Industrializing Autologous Adoptive Immunotherapies: Manufacturing Advances And Challenges

Source: OmniaBio

By Rohin K. Iyer1,2*, Paul A. Bowles1,2, Howard Kim1,3* and Aaron Dulgar-Tulloch1,2; 1 Centre for Advanced Therapeutic Cell Technologies, Toronto, ON, Canada, 2 General Electric Healthcare, Cell and Gene Therapy, Marlborough, MA, United States, 3 Centre for Commercialization of Regenerative Medicine, Toronto, ON, Canada

Originally published on www.frontiersin.org

Cell therapy has proven to be a burgeoning field of investigation, as evidenced by hundreds of clinical trials being conducted worldwide across a variety of cell types and indications. Many cell therapies have been shown to be efficacious in humans, such as modified T-cells and natural killer (NK) cells. Adoptive immunotherapy has shown the most promise in recent years, with particular emphasis on autologous cell sources. Chimeric Antigen Receptor (CAR)-based T-cell therapy targeting CD19-expressing B-cell leukemias has shown remarkable efficacy and reproducibility in numerous clinical trials. Recent marketing approval of Novartis' Kymriah™ (tisagenlecleucel) and Gilead/Kite's Yescarta™ (axicabtagene ciloleucel) by the FDA further underscores both the promise and legwork to be done if manufacturing processes are to become widely accessible.
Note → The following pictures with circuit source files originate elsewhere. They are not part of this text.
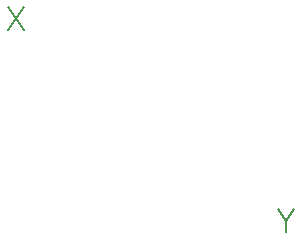
<source format=gbr>
G04 #@! TF.GenerationSoftware,KiCad,Pcbnew,6.0.1-79c1e3a40b~116~ubuntu20.04.1*
G04 #@! TF.CreationDate,2022-01-22T14:27:32+01:00*
G04 #@! TF.ProjectId,xy_stage,78795f73-7461-4676-952e-6b696361645f,rev?*
G04 #@! TF.SameCoordinates,Original*
G04 #@! TF.FileFunction,Legend,Bot*
G04 #@! TF.FilePolarity,Positive*
%FSLAX46Y46*%
G04 Gerber Fmt 4.6, Leading zero omitted, Abs format (unit mm)*
G04 Created by KiCad (PCBNEW 6.0.1-79c1e3a40b~116~ubuntu20.04.1) date 2022-01-22 14:27:32*
%MOMM*%
%LPD*%
G01*
G04 APERTURE LIST*
%ADD10C,0.150000*%
G04 APERTURE END LIST*
D10*
X82533333Y-102954761D02*
X83866666Y-104954761D01*
X83866666Y-102954761D02*
X82533333Y-104954761D01*
X106050000Y-121102380D02*
X106050000Y-122054761D01*
X105383333Y-120054761D02*
X106050000Y-121102380D01*
X106716666Y-120054761D01*
M02*

</source>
Further work is needed to standardize, automate, close, and scale production to bring down costs and democratize these and other cell therapies. Given the multiple processing steps involved, commercial-scale manufacturing of these therapies necessitates tighter control over process parameters. This focused review highlights some of the most recent advances used in the manufacturing of therapeutic immune cells, with a focus on T-cells. We summarize key unit operations and pain points around current manufacturing solutions. We also review emerging technologies, approaches and reagents used in cell isolation, activation, transduction, expansion, in-process analytics, harvest, cryopreservation and thaw, and conclude with a forward-look at future directions in the manufacture of adoptive immunotherapies.